MarkBcc168 wrote: Very enjoyable problem! no Let $P(a,b,c)$ denote the assertion. $\textbf{Claim: }$ $f^{a^2-a}(a^2)=a$ $\emph{Proof: }$ $P(a,a,a)$ and $P(a^3,a^3,a^3)$ give $f^{a^3-a}(a^3)=a$ and $f^{a^9-a^3}(a^9)=a^3,$ so $$f^{a^9-a}(a^9)=f^{a^3-a}(f^{a^9-a^3}(a^9))=f^{a^3-a}(a^3)=a.$$Then, $P(a,a,a^7)$ yields $$2f^{a^9-a}(a^9)+f^{a^9-a}(a^9)=2a+a^7\implies f^{a^9-a^7}(a^9)=a^7$$Similarly, we can show that $f^{a^9-a^5}(a^9)=a^5,$ so from $P(a^2,a^2,a^5),$ we have $$2f^{a^9-a^2}(a^9)+f^{a^9-a^5}(a^9)=2a^2+a^5\implies f^{a^9-a^2}(a^9)=a^2$$$$\implies f^{a^2-a}(a^2)=f^{a^9-a}(a^9)=a,$$as desired. $\blacksquare$ Note that $$f^{b^{2}c^{2}-b}(b^{2}c^{2})=f^{bc-b}(f^{b^{2}c^{2}-bc}(b^{2}c^{2}))=f^{bc-b}(bc),$$and similarly, $f^{b^{2}c^{2}-c}=f^{bc-c}(bc).$ Now, $P(bc,b,c)$ implies that $$f^{bc-b}(bc)+f^{bc-c}(bc)=b+c.\hspace{25pt}(1)$$Plugging in $(a,bc)$ and comparing with $P(a,b,c),$ we find that $$f^{abc-bc}(abc)-bc=(f^{abc-b}(b)-b)+(f^{abc-c}(c)-c)\hspace{25pt}(2).$$Let $d\ge 2$ be a positive integer, and define a function $g$ by $$g(x)=f^{d^{m}(d+1)^{n}-x}(d^{m}(d+1)^{n})-x,$$where $m,n> d+1$ are coprime. By (1), we have $$g(d^m)+g((d+1)^n)=0.$$Moreover, by (2), we know $g(x)+g(y)=g(xy)$ for all $x,y,$ so $$mg(d)+ng(d+1)=0.$$Hence, $m\mid g(d+1).$ But $g(d+1)<d+1,$ so we must have $g(d+1)=0.$ We can similarly show that $g(d)=0,$ so $f(d+1)=d.$ This yields the solution $f(n)=n-1$ for $n>2$ and $f(n)$ is any positive integer for $n=1,2,$ which can be easily checked to work.
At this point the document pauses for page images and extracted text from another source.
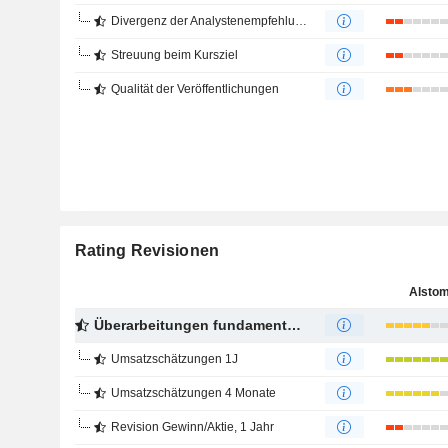
Divergenz der Analystenempfehlungen
Streuung beim Kursziel
Qualität der Veröffentlichungen
Rating Revisionen
Alsto
Überarbeitungen fundamentaler Schätzungen
Umsatzschätzungen 1J
Umsatzschätzungen 4 Monate
Revision Gewinn/Aktie, 1 Jahr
We will show that the only solution is $f(x)=x-1$ for all $x>2$ with $f(1)$ and $f(2)$ some constant. Denote the assertion by $P(a,b,c).$ Claim: $f^{x^2-x}(x^2)=x.$ Proof. $P(x,x,x)$ gives $f^{x^3-x}(x^3)=x.$ Thus $f^{x^9-x^3}(x^9)=x^3.$ So $f^{x^9-x}(x^9)=x.$ We have $f^{x^9-x^4}(x^9)=x^4$ from $P(x^4,x^4,x).$ So $f^{x^4-x}(x^4)=x.$ Note that $f^{x^4-x^2}(x^4)=x^2$ from $P(x^2,x,x).$ Now just compare. $\blacksquare$ Comparing $P(abc,ab,c)$ with $P(a,b,c)$ we get $f^{abc-ab}(abc)-abc=f^{abc-a} (abc)-a+ f^{abc-b}(abc)-b.$ Pick large primes $p,q.$ Fixing $a,b$ and setting $abc=(a^pb^q)^2=x^2$ in the relation gives $0=f^{x^2-x}(x)-x=p(f^{x^2-a}(x^2)-a+q(f^{x^2-b}(x^2)-b).$ Since $p\mid f^{x^2-b}(x^2)-b$ we must have $f^{x^2-a}(x^2)=a.$ Setting $a=b+1$ we get our solutions.